Carolyn Colvin, Commissioner (acting)


(Liz Lynch)

Down 9,000 employees as a result of a three-year hiring freeze and facing burgeoning numbers of retiring baby boomers might seem like an unwelcome burden to an acting administrator, but in Colvin’s return engagement with SSA, she’s loving it.

“The Social Security Administration is the best organization I’ve had the privilege of working in,” said Colvin, 71, who has served as acting commissioner since February after her initial stint with the agency from 1994 to 2001. She is also on SSA’s board of trustees. “It’s very rare to have a second tour of duty at an agency and to see some of the ideas and seeds becoming institutionalized. That has been very, very gratifying. It means something I thought was the right thing to do was just that.”


Colvin, a native Marylander, pursued a career in social services while raising two sons and taking a 14-year night-school route to a B.A. and M.B.A. at Morgan State University. A job with the Baltimore city government helped to pay for tuition, and she eventually rose to become secretary of Maryland’s Department of Human Resources before joining SSA.

Then and now, Colvin concentrates on improving services at the agency’s 1,400 field offices, which provide benefits to more than 55 million people. Specifics such as in-person or telephone wait times, staff attitude, turnaround times to resolution—even if not favorable—matter to people, she says. She is lauded as an in-the-field leader of her staff. “I’m not a behind-the-desk kind of person,” she said.

Colvin left federal service to take over the District of Columbia’s troubled Human Services Department for two years, then moved on to executive positions with the Montgomery County, Md., Department of Health and Human Services, D.C.’s Amerigroup HMO, and Maryland’s Transportation Department. Since her December 2011 confirmation as deputy SSA commissioner, Colvin has focused on making “drastic changes,” given tightening budgets and an aging agency workforce.
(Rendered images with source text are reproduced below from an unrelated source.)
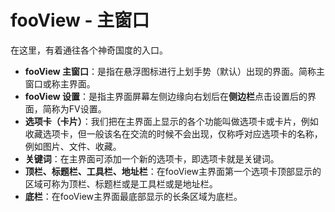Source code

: # fooView - 主窗口

在这里，有着通往各个神奇国度的入口。

* **fooView 主窗口**：是指在悬浮图标进行上划手势（默认）出现的界面。简称主窗口或称主界面。
* **fooView 设置**：是指主界面屏幕左侧边缘向右划后在**侧边栏**点击设置后的界面，简称为FV设置。
* **选项卡（卡片）**：我们把在主界面上显示的各个功能叫做选项卡或卡片，例如收藏选项卡，但一般该名在交流的时候不会出现，仅称呼对应选项卡的名称，例如图片、文件、收藏。
* **关键词**：在主界面可添加一个新的选项卡，即选项卡就是关键词。
* **顶栏、标题栏、工具栏、地址栏**：在fooView主界面第一个选项卡顶部显示的区域可称为顶栏、标题栏或是工具栏或是地址栏。
* **底栏**：在fooView主界面最底部显示的长条区域为底栏。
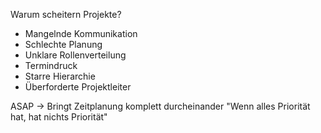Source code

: Warum scheitern Projekte?
- Mangelnde Kommunikation
- Schlechte Planung
- Unklare Rollenverteilung
- Termindruck
- Starre Hierarchie
- Überforderte Projektleiter

ASAP -> Bringt Zeitplanung komplett durcheinander
"Wenn alles Priorität hat, hat nichts Priorität"

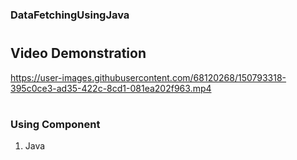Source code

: ### DataFetchingUsingJava
#
## Video Demonstration

 https://user-images.githubusercontent.com/68120268/150793318-395c0ce3-ad35-422c-8cd1-081ea202f963.mp4

#

### Using Component
 1. Java

#
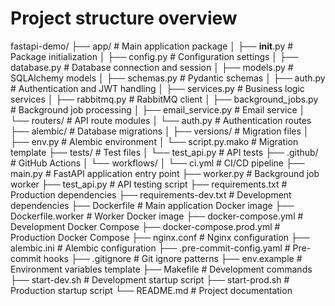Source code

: # Project structure overview
fastapi-demo/
├── app/                          # Main application package
│   ├── __init__.py              # Package initialization
│   ├── config.py                # Configuration settings
│   ├── database.py              # Database connection and session
│   ├── models.py                # SQLAlchemy models
│   ├── schemas.py               # Pydantic schemas
│   ├── auth.py                  # Authentication and JWT handling
│   ├── services.py              # Business logic services
│   ├── rabbitmq.py              # RabbitMQ client
│   ├── background_jobs.py       # Background job processing
│   ├── email_service.py         # Email service
│   └── routers/                 # API route modules
│       └── auth.py              # Authentication routes
├── alembic/                     # Database migrations
│   ├── versions/                # Migration files
│   ├── env.py                   # Alembic environment
│   └── script.py.mako           # Migration template
├── tests/                       # Test files
│   └── test_api.py              # API tests
├── .github/                     # GitHub Actions
│   └── workflows/
│       └── ci.yml               # CI/CD pipeline
├── main.py                      # FastAPI application entry point
├── worker.py                    # Background job worker
├── test_api.py                  # API testing script
├── requirements.txt             # Production dependencies
├── requirements-dev.txt         # Development dependencies
├── Dockerfile                   # Main application Docker image
├── Dockerfile.worker            # Worker Docker image
├── docker-compose.yml           # Development Docker Compose
├── docker-compose.prod.yml      # Production Docker Compose
├── nginx.conf                   # Nginx configuration
├── alembic.ini                  # Alembic configuration
├── .pre-commit-config.yaml      # Pre-commit hooks
├── .gitignore                   # Git ignore patterns
├── env.example                  # Environment variables template
├── Makefile                     # Development commands
├── start-dev.sh                 # Development startup script
├── start-prod.sh                # Production startup script
└── README.md                    # Project documentation
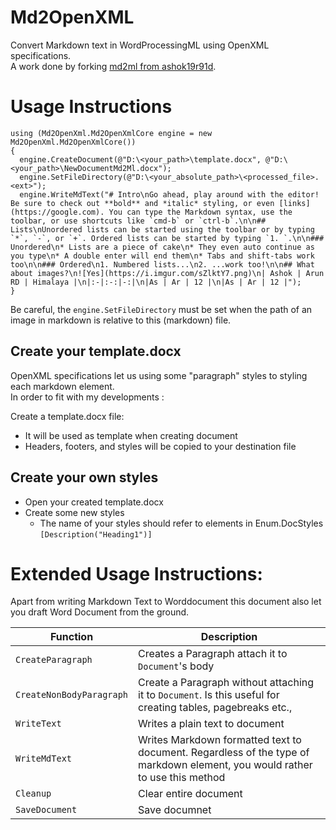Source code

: ﻿# Md2OpenXML
Convert Markdown text in WordProcessingML using OpenXML specifications.  
A work done by forking [md2ml from ashok19r91d](https://github.com/ashok19r91d/md2ml).

# Usage Instructions
	using (Md2OpenXml.Md2OpenXmlCore engine = new Md2OpenXml.Md2OpenXmlCore())
	{
	  engine.CreateDocument(@"D:\<your_path>\template.docx", @"D:\<your_path>\NewDocumentMd2Ml.docx");
	  engine.SetFileDirectory(@"D:\<your_absolute_path>\<processed_file>.<ext>");
	  engine.WriteMdText("# Intro\nGo ahead, play around with the editor! Be sure to check out **bold** and *italic* styling, or even [links](https://google.com). You can type the Markdown syntax, use the toolbar, or use shortcuts like `cmd-b` or `ctrl-b`.\n\n## Lists\nUnordered lists can be started using the toolbar or by typing `*`, `-`, or `+`. Ordered lists can be started by typing `1. `.\n\n### Unordered\n* Lists are a piece of cake\n* They even auto continue as you type\n* A double enter will end them\n* Tabs and shift-tabs work too\n\n### Ordered\n1. Numbered lists...\n2. ...work too!\n\n## What about images?\n![Yes](https://i.imgur.com/sZlktY7.png)\n| Ashok | Arun RD | Himalaya |\n|:-|:-:|-:|\n|As | Ar | 12 |\n|As | Ar | 12 |");
	}

Be careful, the `engine.SetFileDirectory` must be set when the path of an image in markdown is relative to this (markdown) file.

## Create your template.docx
OpenXML specifications let us using some "paragraph" styles to styling each markdown element.  
In order to fit with my developments :

Create a template.docx file:
* It will be used as template when creating document
* Headers, footers, and styles will be copied to your destination file

## Create your own styles
* Open your created template.docx
* Create some new styles
   * The name of your styles should refer to elements in Enum.DocStyles `[Description("Heading1")]`


# Extended Usage Instructions:
Apart from writing Markdown Text to Worddocument this document also let you draft Word Document from the ground.

| Function | Description |
|---|---|
|`CreateParagraph`| Creates a Paragraph attach it to `Document`'s body |
|`CreateNonBodyParagraph`| Create a Paragraph without attaching it to `Document`. Is this useful for creating tables, pagebreaks etc.,|
|`WriteText`| Writes a plain text to document |
|`WriteMdText`| Writes Markdown formatted text to document. Regardless of the type of markdown element, you would rather to use this method  |
|`Cleanup`| Clear entire document |
|`SaveDocument`| Save documnet |
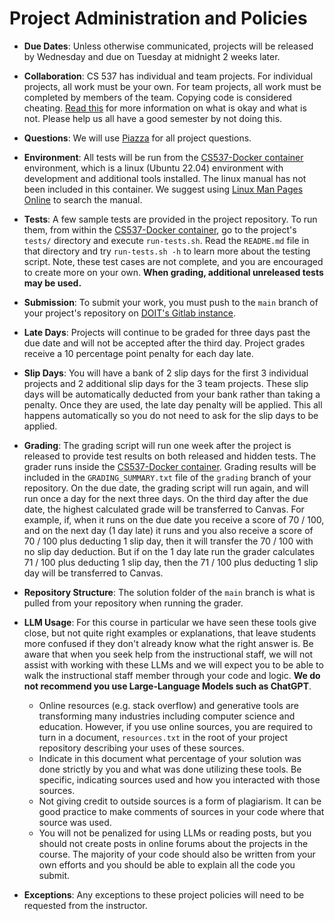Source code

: # Project Administration and Policies

* **Due Dates**: Unless otherwise communicated, projects will be released by Wednesday and due on Tuesday at midnight 2 weeks later.

* **Collaboration**: CS 537 has individual and team projects.  For individual projects, all work must be your own.  For team projects, all work must be completed by members of the team.  Copying code is considered cheating. [Read this](http://pages.cs.wisc.edu/~remzi/Classes/537/Spring2018/dontcheat.html) for more information on what is okay and what is not.  Please help us all have a good semester by not doing this.

* **Questions**: We will use [Piazza](https://piazza.com/class/mf19xjonaw03kw) for all project questions.

* **Environment**: All tests will be run from the [CS537-Docker container](https://git.doit.wisc.edu/cdis/cs/courses/cs537/useful-resources/cs537-docker) environment, which is a linux (Ubuntu 22.04) environment with development and additional tools installed.  The linux manual has not been included in this container.  We suggest using [Linux Man Pages Online](http://man.he.net/) to search the manual.

* **Tests**: A few sample tests are provided in the project repository.  To run them, from within the [CS537-Docker container](https://git.doit.wisc.edu/cdis/cs/courses/cs537/useful-resources/cs537-docker), go to the project's `tests/` directory and execute `run-tests.sh`.  Read the `README.md` file in that directory and try `run-tests.sh -h` to learn more about the testing script.  Note, these test cases are not complete, and you are encouraged to create more on your own.  **When grading, additional unreleased tests may be used.**

* **Submission**: To submit your work, you must push to the `main` branch of your project's repository on [DOIT's Gitlab instance](https://git.doit.wisc.edu/).

* **Late Days**: Projects will continue to be graded for three days past the due date and will not be accepted after the third day.  Project grades receive a 10 percentage point penalty for each day late.

* **Slip Days**:  You will have a bank of 2 slip days for the first 3 individual projects and 2 additional slip days for the 3 team projects.  These slip days will be automatically deducted from your bank rather than taking a penalty.  Once they are used, the late day penalty will be applied.  This all happens automatically so you do not need to ask for the slip days to be applied.

* **Grading**: The grading script will run one week after the project is released to provide test results on both released and hidden tests.  The grader runs inside the [CS537-Docker container](https://git.doit.wisc.edu/cdis/cs/courses/cs537/useful-resources/cs537-docker).  Grading results will be included in the `GRADING_SUMMARY.txt` file of the `grading` branch of your repository.  On the due date, the grading script will run again, and will run once a day for the next three days.  On the third day after the due date, the highest calculated grade will be transferred to Canvas.  For example, if, when it runs on the due date you receive a score of 70 / 100, and on the next day (1 day late) it runs and you also receive a score of 70 / 100 plus deducting 1 slip day, then it will transfer the 70 / 100 with no slip day deduction.  But if on the 1 day late run the grader calculates 71 / 100 plus deducting 1 slip day, then the 71 / 100 plus deducting 1 slip day will be transferred to Canvas.

* **Repository Structure**:  The solution folder of the `main` branch is what is pulled from your repository when running the grader.

* **LLM Usage**: For this course in particular we have seen these tools give close, but not quite right examples or explanations, that leave students more confused if they don't already know what the right answer is. Be aware that when you seek help from the instructional staff, we will not assist with working with these LLMs and we will expect you to be able to walk the instructional staff member through your code and logic.  **We do not recommend you use Large-Language Models such as ChatGPT**.

    - Online resources (e.g. stack overflow) and generative tools are transforming many industries including computer science and education.  However, if you use online sources, you are required to turn in a document, `resources.txt` in the root of your project repository describing your uses of these sources.
    - Indicate in this document what percentage of your solution was done strictly by you and what was done utilizing these tools. Be specific, indicating sources used and how you interacted with those sources.
    - Not giving credit to outside sources is a form of plagiarism. It can be good practice to make comments of sources in your code where that source was used.
    - You will not be penalized for using LLMs or reading posts, but you should not create posts in online forums about the projects in the course. The majority of your code should also be written from your own efforts and you should be able to explain all the code you submit.

* **Exceptions**: Any exceptions to these project policies will need to be requested from the instructor.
When Colvin, a widow, finally begins to draw benefits as a retiree, she expects to travel, spend time with her five grandchildren, and work even more with organizations such as one that provides affordable housing in Anne Arundel County, Md., where she lives.

A simple credo drives Colvin’s management style and commitment to service: “There’s nothing more gratifying than making someone’s life better.”